The concept that a swing could function as a time machine at all stems from a part of Einstein’s theory of relativity known as “Time Dilation”. In simple terms, it states that time can appear to pass differently for observers in different relative velocities. Or in other words, if you are travelling at fast speeds, you will effectively time travel into the future, but for everyone else, time will pass normally. Now the reason you don’t go to the year 2123 when going out for a walk is that time dilation is only noticeable at speeds close to the speed of light. But here in this paper, we don’t care about how insignificant it may be, we care about FACTS. To calculate time dilation, we can use the formula:
\[ \Delta t' = \frac{\Delta t}{\sqrt{1 - \frac{v^2}{c^2}}} \]
Where:
Δt′ is the dilated time for the moving observer.

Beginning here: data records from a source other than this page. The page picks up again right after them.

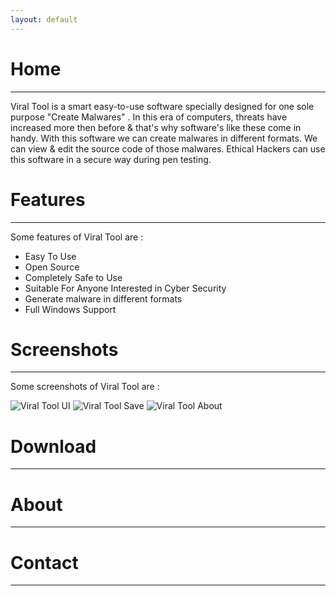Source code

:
 ```yaml
---
layout: default
---
```


# [](#home)Home
* * *

Viral Tool is a smart easy-to-use software specially designed for one sole purpose "Create Malwares" . In this era of computers, threats have increased more then before & that's why software's like these come in handy. With this software we can create malwares in different formats. We can view & edit the source code of those malwares. Ethical Hackers can use this software in a secure way during pen testing.

# [](#features)Features
* * *

Some features of Viral Tool are : 

* Easy To Use
* Open Source
* Completely Safe to Use
* Suitable For Anyone Interested in Cyber Security
* Generate malware in different formats
* Full Windows Support

# [](#screenshots)Screenshots
* * *

Some screenshots of Viral Tool are :

![Viral Tool UI](/viral-tool-site/images/viraltool_1.png)
![Viral Tool Save](/viral-tool-site/images/viraltool_2.png)
![Viral Tool About](/viral-tool-site/images/viraltool_3.png)

# [](#download)Download
* * *

# [](#about)About
* * *

# [](#contact)Contact
* * *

Δt is the proper amount of time passed for a stationary observer.
v is the relative velocity between the two observers.
c is the speed of light.
(Note: ‘Δ’ is a greek letter called “delta”. It usually means a change in something, or the rate of change of something. The little apostrophe is pronounced “prime”. So you would say Δt′ as delta t prime.)
now let’s get to calculating how good of a time machine is a swing, first we need to know the average “velocity” of a swing. Now figuring out the average velocity of a swing doesn’t make too much mathematical sense, as a swing is following a periodic path, so half of the time its velocity is negative (depending on how you look at it) so everything cancels out. So if we just figure out the average speed (speed and velocity is different, velocity has direction, speed has no direction) and just give it no direction. it will work fine for us since the formula doesn’t exactly care about direction (so the formula probably should have asked for speed, not velocity but why ask me, ask the German dude who invented it). Let’s suppose that it is “travelling” at 2 m/s, and let’s suppose we stay in our “time machine” for an hour. So plugging these value into the formula we get:
\[ \Delta t' = \frac{3600\, \text{s}}{\sqrt{1 - \frac{(2^2 \, \text{ms}^{-1})}{(299792458^2 \, \text{ms}^{-1})}}} \]
\[ ≈3600.000000000000080110804 s \]
So that would mean you would time travel approximately a whopping 0.000000000000080110804 (that is 13 zeros after the decimal place) seconds into the future or 80.11 Femtoseconds. Just for some context, it takes about ~500 billion times more time for your eyes to blink. Or put in a different way, light (the fastest thing in the universe) travels XX nanometers in that kind of time! Now just for fun, lets calculate this for other “vehicles”. In the table below, we are supposing you will be in them for 1 hour.
Name of Vehicle | Speed (m/s) | Time Traveled (in Picoseconds) |
---|---|---|
Human | 4 | 0.32 picoseconds |
Average old boring car | 30 | 18.0249 picoseconds |
Airplane | 250 | 11.25 nanoseconds |
International Space Station | 8000 | 1.28 microseconds |
Voyager 1 | 17000 | 5.788 microseconds |
(note: a picosecond is one one-trillionth of a second. For context it takes 40 billion picoseconds for a human eye to blink, a nanosecond is a thousand times bigger than a picosecond, and a microsecond is a thousand times bigger than that. So for a human eye to blink, it takes 40 million nanoseconds & 40,000 microseconds.)
so that all good and dandy, but what is god’s world does time have to do with speed, and how does the speed of light relate to any of this?? And i'll leave that as an exercise to the reader! Try searching around with "Time dilation" on the internet as a starting point!